● Work task: Transcribe only the lines from the one containing "middle_mouse_up()" through the final line of the entries below, exactly, and exclude the pictures.

● The data:
────────────────────

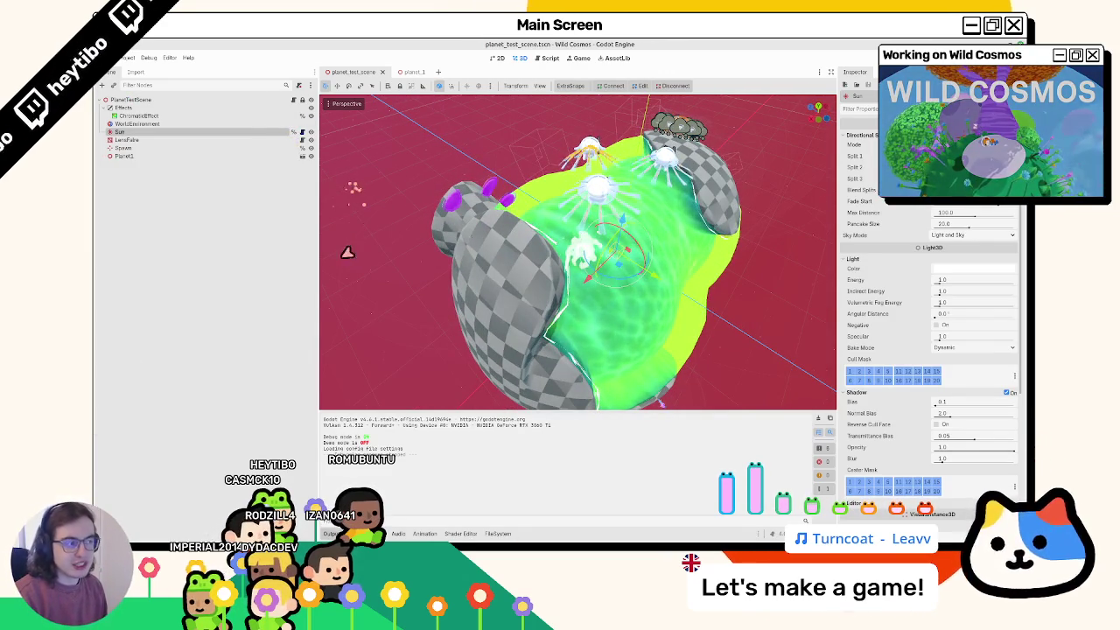
scroll(572, 200, "down", 5)
mouse_move(572, 200)
middle_mouse_down()
mouse_move(518, 236)
mouse_move(622, 289)
mouse_move(621, 276)
middle_mouse_up()
scroll(621, 288, "up", 3)
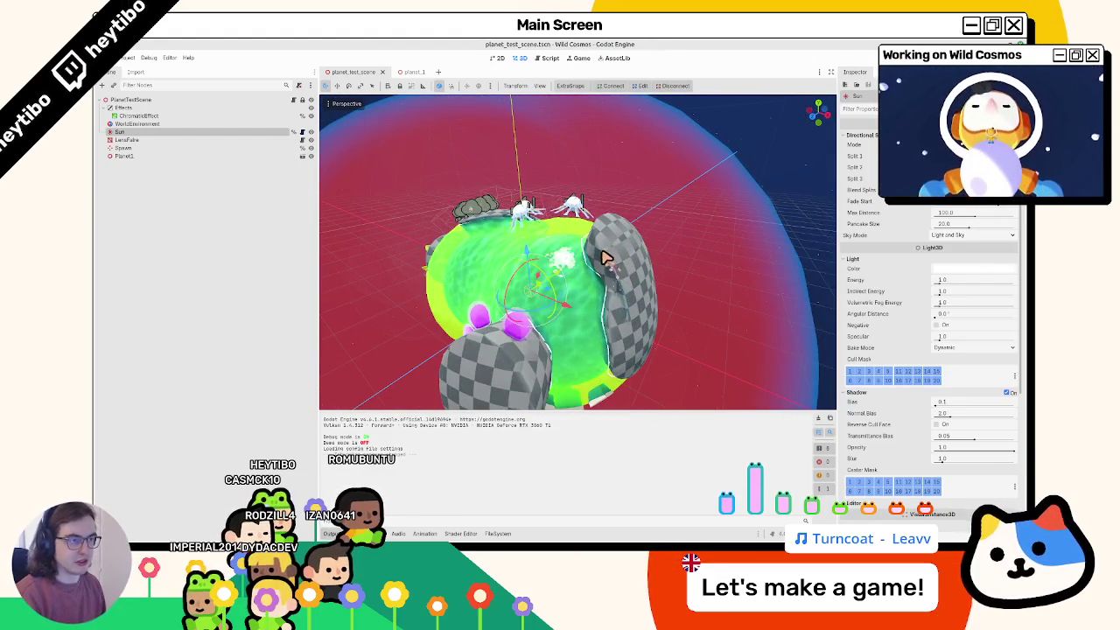
Step: Playtest the game once more, stop it, and open the planet_1 scene
key("F5")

────────────────────

● Solution:
middle_mouse_up()
scroll(621, 288, "up", 3)
Step: Playtest the game once more, stop it, and open the planet_1 scene
key("F5")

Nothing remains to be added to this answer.